• WORK INSTRUCTIONS
Summarize the forum thread below in two sentences.

• TEXT
☆ ☆ ☆ ☆ ☆

Yes I have reset a few times. 2 tonight as a matter of fact but why should I even have to reset it at all, It should work right in the first place!!!!


----------



## Groundhog45 (Nov 10, 2005)

I had this problem a few times recently on my HR20-700. The HR21 hasn't done it yet. A menu reset didn't help but I unplugged power for a few hours and that solved the problem. Maybe that will work on your HR21 also.


----------



## stim (Nov 16, 2005)

Mine is doing the same thing. I have had a HR20-100 for about 6 months and I haven't had any problems with it. The HR21-700 has been installed for a few days and I'm having a problem similar to the problems that you guys are having. 

My box will freeze on a picture for several minutes at a time, but will unfreeze itself without requiring a reboot. Also I have seen several severe instances of pixilization, but the signal is fine and the other box is working great. One other problem is the box will stop responding (but the picture still plays) to the remote for 30 or so seconds at a time and queue up all of the commands and go crazy when it starts to respond.. 

I have tried resetting the box, swapping it with the other box, and even performing the reset everything option in the menu, but I'm still having the problem intermittently. The box will work fine for several hours at a time then it will start to act up. I called DirecTV and they're sending a tech...

If this helps, I have the box set to 720p and native is off. It is hooked up to a Sony KDF-e42a10 TV via a HDMI cable. I also have it hooked up to a stereo receiver through an optical cable.


----------



## qprhooligan (Dec 5, 2007)

My HR21-700 did this to me last night. It was the first time it has happened, but I have only had the receiver for a few weeks. I had to unplug the box and restart it. I'm not going to be happy if I have to keep doing this.


----------



## sailermon (Oct 17, 2007)

maarten said:


> I have seen a few people mention some similar issues on these threads but no responses:
> 
> I cannot seem to have my HR21-700 playback recorded content reliably. It seems that if it has to record on both tuners for some period of time (or maybe just be on for some period of time) the unit freezes on playback within the first few seconds.
> 
> ...


I have had my HR21 for a few months and it has been working flawlessly. A hard freeze during playback happened to me for the first time last night. A "Red Button" reset fixed the problem.

☆ ☆ ☆ ☆ ☆

• EXCERPTED DATA
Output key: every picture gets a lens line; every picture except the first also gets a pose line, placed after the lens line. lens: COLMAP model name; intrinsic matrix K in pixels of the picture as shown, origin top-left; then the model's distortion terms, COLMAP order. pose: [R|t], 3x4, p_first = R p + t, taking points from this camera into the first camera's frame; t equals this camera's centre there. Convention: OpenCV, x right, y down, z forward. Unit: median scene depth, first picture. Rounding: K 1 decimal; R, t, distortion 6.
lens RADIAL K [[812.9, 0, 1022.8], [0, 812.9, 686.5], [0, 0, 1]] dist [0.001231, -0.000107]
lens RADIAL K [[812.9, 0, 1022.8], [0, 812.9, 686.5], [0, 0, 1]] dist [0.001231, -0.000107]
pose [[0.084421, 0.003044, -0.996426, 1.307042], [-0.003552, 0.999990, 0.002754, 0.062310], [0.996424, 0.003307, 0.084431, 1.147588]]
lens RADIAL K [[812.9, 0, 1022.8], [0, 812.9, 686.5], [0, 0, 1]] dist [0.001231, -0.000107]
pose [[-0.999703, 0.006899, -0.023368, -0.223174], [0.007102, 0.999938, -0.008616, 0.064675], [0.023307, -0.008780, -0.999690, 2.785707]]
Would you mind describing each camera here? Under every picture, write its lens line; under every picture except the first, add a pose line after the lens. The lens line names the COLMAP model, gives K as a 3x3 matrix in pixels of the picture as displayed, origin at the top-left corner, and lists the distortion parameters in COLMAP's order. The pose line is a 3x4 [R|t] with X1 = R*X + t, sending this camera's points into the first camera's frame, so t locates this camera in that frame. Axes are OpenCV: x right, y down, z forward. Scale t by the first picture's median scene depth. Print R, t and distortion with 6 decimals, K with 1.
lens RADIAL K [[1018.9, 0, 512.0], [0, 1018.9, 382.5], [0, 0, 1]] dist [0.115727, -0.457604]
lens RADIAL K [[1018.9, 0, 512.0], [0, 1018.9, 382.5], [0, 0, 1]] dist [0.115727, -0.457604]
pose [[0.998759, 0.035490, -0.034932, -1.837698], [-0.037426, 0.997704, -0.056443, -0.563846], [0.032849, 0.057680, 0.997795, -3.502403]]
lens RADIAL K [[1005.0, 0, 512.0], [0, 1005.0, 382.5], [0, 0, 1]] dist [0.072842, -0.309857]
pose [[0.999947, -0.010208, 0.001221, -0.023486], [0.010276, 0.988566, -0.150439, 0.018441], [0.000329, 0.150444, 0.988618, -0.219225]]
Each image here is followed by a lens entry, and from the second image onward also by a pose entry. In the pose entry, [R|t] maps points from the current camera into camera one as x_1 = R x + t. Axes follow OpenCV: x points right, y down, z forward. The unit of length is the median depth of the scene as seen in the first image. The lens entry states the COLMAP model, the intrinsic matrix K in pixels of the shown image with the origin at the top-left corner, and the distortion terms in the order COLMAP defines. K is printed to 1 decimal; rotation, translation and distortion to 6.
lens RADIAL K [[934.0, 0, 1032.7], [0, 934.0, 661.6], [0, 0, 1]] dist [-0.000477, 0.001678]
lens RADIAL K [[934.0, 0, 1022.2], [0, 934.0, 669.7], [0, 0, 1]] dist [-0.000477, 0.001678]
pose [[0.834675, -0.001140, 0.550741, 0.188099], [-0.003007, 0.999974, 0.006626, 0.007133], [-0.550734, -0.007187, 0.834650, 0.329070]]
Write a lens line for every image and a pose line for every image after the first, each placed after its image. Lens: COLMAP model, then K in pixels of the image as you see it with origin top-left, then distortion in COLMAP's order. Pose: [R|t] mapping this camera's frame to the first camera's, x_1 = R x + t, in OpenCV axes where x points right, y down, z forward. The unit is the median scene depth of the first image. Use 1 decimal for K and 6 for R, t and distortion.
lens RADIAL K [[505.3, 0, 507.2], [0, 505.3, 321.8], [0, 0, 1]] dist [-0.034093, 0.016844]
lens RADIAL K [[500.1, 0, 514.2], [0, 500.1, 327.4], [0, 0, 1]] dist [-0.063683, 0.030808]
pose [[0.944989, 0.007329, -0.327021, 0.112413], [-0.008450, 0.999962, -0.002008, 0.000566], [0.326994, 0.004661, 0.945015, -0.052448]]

☆ ☆ ☆ ☆ ☆

• OUTPUT
Several owners of the HR21-700 report it freezing or acting up: one describes frozen pictures, severe pixelization and a remote that stops responding even after resets, and another describes a hard freeze during playback. The fixes mentioned include unplugging power for a few hours (which worked on an HR20-700), unplugging and restarting the box, and a "Red Button" reset, while one owner called DirecTV, which is sending a tech.